Whether the search is case-sensitive or not depends on how you stock the data, especially what COLLATION you use. By default, the search will be case-insensitive.
Updated answer to reflect question update:
I say that doing a WHERE field LIKE "%value%" is slower than WHERE field LIKE "value%" if the column field has an index, but this is still considerably faster than getting all values and having your application filter. Both scenario's:
1/ If you do SELECT field FROM table WHERE field LIKE "%value%", MySQL will scan the entire table, and only send the fields containing "value".

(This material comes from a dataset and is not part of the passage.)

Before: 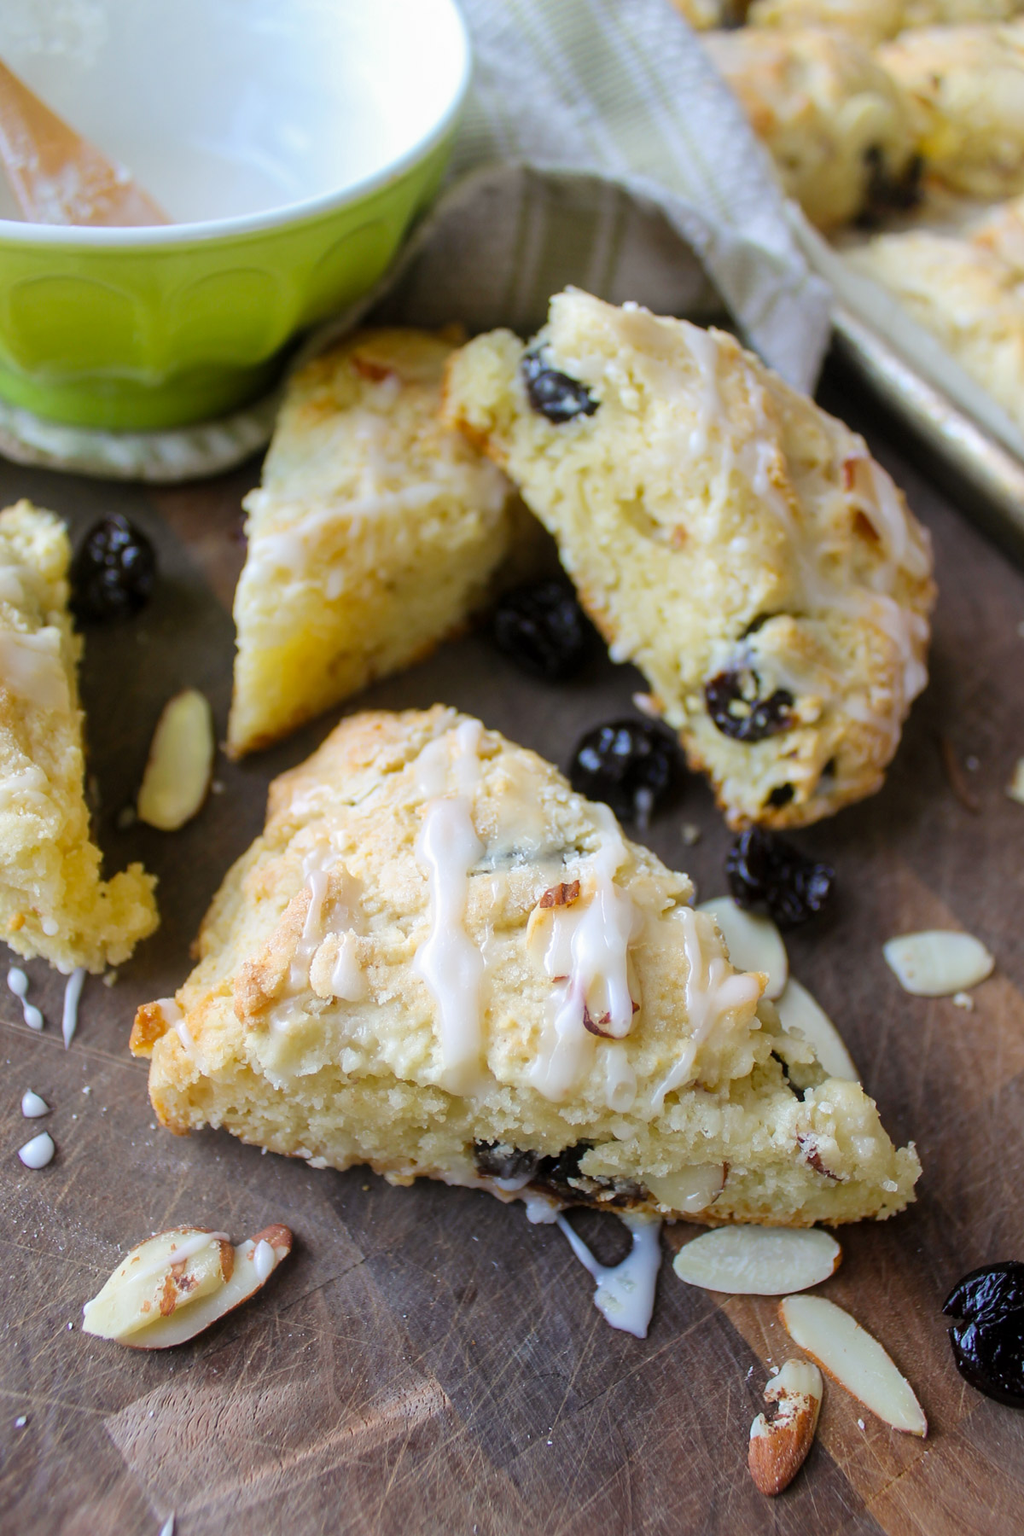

2/ If you do SELECT field FROM table and then have your application (in your case PHP) filter only the rows with "value" in it, MySQL will also scan the entire table, but send all the fields to PHP, which then has to do additional work. This is much slower than case #1.
Solution: Please do use the WHERE clause, and use EXPLAIN to see the performance.
Info on MySQL's full text search. This is restricted to MyISAM tables, so may not be suitable if you wantto use a different table type.
http://dev.mysql.com/doc/refman/5.0/en/fulltext-search.html
Even if WHERE textcolumn LIKE "%SUBSTRING%" is going to be slow, I think it is probably better to let the Database handle it rather than have PHP handle it. If it is possible to restrict searches by some other criteria (date range, user, etc) then you may find the substring search is OK (ish).
If you are searching for whole words, you could pull out all the individual words into a separate table and use that to restrict the substring search. (So when searching for "my search string" you look for the the longest word "search" only do the substring search on records containing the word "search")
I simply use SELECT ColumnName1, ColumnName2,.....WHERE LOCATE(subtr, ColumnNameX)<>0
To get rows with ColumnNameX having the substring.
Replace <> with = to get rows NOT having the substring.